There was a Sovaldi inventory build during the quarter, but it is hard to quantify at this point.

Payer mix for Sovaldi? Data is scanty so far. We believe about 90% is from private insurance and Medicare, split about evenly, with Medicaid about 7%.

Change in operating margin, will it change R&D & other expense lines? We can't grow R&D up to its previous % level in a short period of time. We will grow R&D at an appropriate pace. Same for licensing in programs. "Just because we have more money does not mean we are going to spend it."

Duration of therapy so far, use with interferon? Data is about 70% are genotype 1, about 65 to 70% of those are on 12 weeks of therapy. Gen 3 are taking 24 weeks. It is not surprising interferon sales are declining.

Potential competition in HCV therapies? Don't want to reveal competitive pricing strategy.

We don't need a cirrhotic study, we included that in our earlier studies.

GS5816 has shown it works for all genotypes, it could go to Phase III in the second half of 2014.

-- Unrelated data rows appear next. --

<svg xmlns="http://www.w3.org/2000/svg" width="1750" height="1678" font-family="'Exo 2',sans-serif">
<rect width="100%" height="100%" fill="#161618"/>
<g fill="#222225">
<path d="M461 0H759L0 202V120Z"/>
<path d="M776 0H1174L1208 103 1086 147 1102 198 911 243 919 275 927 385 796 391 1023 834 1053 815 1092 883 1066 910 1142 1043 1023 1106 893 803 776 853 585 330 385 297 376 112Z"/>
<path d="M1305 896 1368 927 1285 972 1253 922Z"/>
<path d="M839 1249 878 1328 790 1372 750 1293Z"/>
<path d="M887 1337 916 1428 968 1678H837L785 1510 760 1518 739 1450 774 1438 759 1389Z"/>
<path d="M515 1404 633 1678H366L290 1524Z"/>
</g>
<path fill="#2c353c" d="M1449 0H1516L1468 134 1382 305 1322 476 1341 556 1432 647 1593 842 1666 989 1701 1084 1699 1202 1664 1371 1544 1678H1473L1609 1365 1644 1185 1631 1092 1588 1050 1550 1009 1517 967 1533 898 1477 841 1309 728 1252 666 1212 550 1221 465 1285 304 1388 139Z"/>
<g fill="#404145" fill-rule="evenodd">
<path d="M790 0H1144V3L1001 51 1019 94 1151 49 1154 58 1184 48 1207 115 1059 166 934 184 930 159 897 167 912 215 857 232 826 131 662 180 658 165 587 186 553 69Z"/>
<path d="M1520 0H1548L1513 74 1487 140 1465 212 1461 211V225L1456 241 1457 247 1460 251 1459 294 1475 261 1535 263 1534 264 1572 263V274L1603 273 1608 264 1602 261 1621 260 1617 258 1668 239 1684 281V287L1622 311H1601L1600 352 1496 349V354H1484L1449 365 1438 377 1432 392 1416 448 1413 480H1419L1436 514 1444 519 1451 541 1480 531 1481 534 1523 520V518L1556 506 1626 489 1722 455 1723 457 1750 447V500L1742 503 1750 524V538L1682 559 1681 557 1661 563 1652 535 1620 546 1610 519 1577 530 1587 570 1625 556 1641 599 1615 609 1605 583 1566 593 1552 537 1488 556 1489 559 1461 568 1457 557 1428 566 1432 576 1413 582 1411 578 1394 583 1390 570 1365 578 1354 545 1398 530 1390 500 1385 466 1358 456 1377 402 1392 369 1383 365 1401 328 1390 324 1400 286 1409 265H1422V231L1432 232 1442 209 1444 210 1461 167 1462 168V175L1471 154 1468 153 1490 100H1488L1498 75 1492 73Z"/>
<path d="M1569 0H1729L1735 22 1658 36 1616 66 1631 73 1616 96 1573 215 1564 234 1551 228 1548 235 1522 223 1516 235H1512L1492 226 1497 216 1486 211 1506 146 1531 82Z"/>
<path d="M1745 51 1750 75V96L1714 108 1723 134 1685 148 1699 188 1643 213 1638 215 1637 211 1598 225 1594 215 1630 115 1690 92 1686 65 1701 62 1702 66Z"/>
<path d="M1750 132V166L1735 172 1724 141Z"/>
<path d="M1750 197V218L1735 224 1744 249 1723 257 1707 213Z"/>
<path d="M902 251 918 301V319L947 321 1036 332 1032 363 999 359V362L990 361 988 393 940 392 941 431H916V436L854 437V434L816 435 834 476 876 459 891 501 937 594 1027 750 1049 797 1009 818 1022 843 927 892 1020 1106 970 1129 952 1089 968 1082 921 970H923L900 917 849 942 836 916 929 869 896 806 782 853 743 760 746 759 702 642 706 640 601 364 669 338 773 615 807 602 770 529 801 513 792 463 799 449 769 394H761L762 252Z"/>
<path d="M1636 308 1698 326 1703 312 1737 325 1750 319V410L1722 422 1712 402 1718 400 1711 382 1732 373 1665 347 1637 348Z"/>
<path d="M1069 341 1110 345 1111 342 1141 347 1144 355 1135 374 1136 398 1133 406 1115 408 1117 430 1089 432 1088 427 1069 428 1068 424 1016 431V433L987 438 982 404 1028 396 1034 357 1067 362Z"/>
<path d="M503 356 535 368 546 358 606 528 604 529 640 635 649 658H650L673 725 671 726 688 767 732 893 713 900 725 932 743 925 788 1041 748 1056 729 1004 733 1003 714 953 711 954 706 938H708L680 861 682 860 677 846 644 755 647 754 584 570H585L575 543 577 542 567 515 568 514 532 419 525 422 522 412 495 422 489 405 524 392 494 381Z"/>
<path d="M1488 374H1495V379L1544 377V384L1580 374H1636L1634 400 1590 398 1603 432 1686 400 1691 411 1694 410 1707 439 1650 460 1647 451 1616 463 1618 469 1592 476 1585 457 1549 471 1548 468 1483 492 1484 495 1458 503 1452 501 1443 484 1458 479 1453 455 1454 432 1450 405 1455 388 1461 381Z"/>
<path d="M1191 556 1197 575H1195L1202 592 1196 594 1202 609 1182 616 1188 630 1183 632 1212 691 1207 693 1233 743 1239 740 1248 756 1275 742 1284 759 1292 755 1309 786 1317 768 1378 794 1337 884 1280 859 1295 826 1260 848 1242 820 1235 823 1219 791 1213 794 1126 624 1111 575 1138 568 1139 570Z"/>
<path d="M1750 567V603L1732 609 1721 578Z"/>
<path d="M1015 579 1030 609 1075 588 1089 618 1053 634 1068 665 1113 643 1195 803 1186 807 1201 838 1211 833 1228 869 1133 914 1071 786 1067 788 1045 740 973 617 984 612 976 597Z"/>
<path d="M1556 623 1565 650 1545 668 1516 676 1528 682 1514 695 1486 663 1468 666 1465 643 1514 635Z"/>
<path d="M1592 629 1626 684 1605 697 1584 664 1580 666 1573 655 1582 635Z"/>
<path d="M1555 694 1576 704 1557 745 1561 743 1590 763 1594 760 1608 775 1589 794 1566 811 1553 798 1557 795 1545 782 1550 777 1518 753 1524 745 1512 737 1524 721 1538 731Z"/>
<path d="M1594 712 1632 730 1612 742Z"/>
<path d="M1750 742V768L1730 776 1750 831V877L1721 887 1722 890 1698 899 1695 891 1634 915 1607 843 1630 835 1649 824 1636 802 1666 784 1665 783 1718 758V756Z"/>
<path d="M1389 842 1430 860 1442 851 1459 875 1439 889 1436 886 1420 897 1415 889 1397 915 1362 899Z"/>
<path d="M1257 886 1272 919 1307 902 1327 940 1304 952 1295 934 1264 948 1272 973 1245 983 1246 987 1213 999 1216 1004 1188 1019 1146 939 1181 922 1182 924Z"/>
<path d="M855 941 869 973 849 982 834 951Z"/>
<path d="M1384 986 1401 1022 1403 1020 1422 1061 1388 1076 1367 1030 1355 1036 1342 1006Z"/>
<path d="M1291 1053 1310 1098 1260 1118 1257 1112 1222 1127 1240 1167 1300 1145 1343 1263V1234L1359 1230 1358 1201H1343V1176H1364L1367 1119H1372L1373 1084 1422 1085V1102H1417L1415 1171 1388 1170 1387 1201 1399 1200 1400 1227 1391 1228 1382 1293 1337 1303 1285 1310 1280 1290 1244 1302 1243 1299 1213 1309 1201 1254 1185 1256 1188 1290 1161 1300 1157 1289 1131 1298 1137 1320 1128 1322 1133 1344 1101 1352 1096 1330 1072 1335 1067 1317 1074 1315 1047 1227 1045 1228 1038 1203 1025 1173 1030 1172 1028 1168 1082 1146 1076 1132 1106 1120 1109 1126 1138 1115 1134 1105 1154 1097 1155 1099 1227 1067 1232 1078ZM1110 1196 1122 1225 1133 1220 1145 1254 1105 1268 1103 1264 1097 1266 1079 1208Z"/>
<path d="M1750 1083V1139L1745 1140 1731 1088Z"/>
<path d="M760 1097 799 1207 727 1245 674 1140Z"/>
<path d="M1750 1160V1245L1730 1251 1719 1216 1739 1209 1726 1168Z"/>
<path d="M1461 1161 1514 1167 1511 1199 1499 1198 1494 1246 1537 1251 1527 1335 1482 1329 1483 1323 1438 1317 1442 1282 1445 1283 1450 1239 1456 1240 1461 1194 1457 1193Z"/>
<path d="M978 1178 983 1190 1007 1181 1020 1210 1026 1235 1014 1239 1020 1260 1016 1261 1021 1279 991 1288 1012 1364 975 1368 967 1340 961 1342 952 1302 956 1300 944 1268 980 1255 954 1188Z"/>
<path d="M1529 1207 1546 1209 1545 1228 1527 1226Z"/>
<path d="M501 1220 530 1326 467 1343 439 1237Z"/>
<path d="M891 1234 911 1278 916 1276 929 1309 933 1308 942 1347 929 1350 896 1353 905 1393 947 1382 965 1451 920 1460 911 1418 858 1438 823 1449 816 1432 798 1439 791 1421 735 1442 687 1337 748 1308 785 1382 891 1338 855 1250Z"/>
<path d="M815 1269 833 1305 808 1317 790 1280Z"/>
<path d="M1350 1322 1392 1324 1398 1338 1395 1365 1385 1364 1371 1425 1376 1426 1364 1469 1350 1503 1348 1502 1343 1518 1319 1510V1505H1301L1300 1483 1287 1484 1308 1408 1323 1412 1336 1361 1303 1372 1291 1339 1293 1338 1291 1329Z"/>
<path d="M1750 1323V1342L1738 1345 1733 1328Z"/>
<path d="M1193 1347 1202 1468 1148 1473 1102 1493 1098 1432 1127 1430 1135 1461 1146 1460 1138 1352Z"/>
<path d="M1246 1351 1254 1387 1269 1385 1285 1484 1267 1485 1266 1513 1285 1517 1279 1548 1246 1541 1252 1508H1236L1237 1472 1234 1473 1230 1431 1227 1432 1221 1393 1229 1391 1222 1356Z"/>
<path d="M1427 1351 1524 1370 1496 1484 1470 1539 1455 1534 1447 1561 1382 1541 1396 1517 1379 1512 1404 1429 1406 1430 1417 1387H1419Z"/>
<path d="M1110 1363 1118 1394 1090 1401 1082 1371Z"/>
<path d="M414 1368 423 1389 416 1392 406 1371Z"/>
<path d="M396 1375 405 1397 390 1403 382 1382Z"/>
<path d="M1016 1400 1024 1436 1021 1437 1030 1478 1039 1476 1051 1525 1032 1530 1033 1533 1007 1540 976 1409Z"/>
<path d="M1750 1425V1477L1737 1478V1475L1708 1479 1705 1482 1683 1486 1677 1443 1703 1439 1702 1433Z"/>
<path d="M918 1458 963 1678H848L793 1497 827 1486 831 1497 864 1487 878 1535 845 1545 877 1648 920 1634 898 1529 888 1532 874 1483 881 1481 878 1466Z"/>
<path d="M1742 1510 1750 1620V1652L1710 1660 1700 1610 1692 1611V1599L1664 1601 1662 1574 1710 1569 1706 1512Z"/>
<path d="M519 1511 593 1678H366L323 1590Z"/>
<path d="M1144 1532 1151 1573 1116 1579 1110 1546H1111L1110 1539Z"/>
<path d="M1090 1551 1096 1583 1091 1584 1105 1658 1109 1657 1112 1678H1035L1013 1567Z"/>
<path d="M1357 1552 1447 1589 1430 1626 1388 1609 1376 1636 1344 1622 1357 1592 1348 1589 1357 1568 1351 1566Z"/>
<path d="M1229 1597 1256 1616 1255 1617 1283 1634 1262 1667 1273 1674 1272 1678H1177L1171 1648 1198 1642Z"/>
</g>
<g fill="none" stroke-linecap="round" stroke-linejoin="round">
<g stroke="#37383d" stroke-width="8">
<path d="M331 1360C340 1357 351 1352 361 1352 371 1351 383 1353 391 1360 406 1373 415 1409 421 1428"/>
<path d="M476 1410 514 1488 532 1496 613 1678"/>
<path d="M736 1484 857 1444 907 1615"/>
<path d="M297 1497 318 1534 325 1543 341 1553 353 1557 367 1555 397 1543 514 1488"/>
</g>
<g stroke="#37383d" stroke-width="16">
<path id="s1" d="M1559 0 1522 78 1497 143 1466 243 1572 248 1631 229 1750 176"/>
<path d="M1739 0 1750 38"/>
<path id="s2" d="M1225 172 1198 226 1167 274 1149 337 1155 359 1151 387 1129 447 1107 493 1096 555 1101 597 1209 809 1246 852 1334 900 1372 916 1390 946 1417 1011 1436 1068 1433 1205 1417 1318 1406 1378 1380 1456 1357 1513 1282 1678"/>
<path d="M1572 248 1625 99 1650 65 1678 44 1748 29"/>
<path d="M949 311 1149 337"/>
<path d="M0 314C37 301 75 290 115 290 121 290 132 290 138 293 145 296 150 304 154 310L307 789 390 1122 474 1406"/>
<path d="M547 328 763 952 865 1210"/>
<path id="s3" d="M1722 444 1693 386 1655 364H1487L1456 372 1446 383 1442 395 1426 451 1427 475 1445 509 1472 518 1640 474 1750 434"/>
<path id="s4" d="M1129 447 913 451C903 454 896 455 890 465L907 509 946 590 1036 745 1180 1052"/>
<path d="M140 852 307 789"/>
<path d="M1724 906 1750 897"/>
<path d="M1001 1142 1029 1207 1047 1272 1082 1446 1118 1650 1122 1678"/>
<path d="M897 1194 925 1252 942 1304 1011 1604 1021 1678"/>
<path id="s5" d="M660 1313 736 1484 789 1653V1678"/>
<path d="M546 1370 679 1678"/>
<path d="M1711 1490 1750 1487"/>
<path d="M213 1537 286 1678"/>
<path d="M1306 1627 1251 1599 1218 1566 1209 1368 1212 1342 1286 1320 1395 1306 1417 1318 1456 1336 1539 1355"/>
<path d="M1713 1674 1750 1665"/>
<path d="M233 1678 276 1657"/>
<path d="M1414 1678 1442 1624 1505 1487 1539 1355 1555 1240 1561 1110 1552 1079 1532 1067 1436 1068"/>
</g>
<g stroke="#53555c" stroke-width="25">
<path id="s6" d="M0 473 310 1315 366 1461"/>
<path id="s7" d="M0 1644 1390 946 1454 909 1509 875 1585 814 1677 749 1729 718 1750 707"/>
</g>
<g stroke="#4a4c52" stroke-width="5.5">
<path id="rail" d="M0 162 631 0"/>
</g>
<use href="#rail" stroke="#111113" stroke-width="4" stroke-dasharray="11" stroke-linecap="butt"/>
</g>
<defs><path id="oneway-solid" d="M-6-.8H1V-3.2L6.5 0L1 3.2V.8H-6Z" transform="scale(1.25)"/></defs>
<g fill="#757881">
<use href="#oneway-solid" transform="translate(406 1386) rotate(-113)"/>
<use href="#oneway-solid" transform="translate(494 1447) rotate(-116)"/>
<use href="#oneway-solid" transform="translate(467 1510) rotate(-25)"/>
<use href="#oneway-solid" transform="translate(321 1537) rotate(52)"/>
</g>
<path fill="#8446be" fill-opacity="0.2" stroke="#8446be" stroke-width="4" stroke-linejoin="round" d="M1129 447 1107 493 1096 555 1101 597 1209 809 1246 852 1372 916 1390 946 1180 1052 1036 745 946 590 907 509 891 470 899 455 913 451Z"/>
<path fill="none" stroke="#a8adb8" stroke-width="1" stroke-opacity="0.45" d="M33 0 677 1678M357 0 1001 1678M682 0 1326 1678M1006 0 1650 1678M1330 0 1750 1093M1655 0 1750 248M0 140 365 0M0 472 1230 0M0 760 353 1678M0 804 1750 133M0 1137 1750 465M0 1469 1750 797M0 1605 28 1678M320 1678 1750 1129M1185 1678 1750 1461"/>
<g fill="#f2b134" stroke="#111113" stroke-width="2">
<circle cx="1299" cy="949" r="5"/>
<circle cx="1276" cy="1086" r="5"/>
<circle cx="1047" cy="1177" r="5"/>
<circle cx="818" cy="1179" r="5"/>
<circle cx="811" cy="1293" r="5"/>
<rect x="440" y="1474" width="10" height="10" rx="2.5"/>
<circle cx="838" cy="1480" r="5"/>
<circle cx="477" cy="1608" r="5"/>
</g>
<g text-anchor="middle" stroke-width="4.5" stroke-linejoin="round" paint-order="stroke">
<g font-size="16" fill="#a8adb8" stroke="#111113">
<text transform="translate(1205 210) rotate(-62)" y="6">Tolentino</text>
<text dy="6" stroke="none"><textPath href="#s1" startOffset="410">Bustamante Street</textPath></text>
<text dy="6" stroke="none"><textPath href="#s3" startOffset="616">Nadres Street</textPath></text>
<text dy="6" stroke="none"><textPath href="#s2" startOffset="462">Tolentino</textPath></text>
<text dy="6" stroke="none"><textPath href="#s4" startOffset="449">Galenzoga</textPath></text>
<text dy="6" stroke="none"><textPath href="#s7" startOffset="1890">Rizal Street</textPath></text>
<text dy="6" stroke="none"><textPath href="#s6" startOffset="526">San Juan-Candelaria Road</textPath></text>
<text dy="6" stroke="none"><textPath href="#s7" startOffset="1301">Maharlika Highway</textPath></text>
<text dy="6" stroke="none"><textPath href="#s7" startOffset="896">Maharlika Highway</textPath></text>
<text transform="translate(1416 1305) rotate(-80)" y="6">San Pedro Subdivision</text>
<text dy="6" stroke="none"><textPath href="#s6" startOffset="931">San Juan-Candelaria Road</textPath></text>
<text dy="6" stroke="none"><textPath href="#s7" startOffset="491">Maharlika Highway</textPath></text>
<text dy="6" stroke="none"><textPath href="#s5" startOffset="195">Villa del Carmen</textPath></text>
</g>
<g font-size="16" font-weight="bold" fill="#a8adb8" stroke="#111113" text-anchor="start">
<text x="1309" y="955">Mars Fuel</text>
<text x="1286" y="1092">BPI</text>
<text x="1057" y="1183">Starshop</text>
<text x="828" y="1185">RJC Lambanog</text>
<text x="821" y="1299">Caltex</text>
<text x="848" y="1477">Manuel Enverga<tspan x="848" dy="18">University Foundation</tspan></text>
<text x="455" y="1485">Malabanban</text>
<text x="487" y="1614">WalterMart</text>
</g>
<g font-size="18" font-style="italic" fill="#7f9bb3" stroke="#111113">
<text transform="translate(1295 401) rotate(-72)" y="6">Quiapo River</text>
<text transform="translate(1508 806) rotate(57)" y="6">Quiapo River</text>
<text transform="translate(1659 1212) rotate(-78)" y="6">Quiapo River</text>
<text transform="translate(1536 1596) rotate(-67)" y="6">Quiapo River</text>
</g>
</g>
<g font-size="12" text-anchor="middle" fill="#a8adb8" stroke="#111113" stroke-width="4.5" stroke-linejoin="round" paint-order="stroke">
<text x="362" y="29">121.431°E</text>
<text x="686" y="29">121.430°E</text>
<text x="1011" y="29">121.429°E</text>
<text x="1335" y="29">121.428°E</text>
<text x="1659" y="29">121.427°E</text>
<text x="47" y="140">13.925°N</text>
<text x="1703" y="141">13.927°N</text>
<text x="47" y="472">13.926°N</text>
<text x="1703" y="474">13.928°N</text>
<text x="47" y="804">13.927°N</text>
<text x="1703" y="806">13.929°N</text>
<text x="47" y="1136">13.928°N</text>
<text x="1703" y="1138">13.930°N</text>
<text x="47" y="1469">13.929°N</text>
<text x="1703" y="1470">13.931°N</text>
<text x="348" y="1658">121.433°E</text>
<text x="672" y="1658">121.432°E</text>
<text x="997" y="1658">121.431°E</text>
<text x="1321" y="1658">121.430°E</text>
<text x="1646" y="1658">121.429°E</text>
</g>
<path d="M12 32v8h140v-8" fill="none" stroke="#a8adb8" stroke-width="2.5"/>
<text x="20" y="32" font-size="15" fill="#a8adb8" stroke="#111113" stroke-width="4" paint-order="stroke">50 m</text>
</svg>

In a typical year about 60,000 patients are treated for HCV, we treated 30,000 in Q1, but in past years there were a lot more patients treated, so we believe there are plenty of patients going forward.

Is there still a warehousing of HCV patients before an all-oral, interferon-free approval? It is clear some physicians would like to hold back their less-sick patients until later this year, but others are just starting using Sovaldi and are not interested in holding back on treating patients.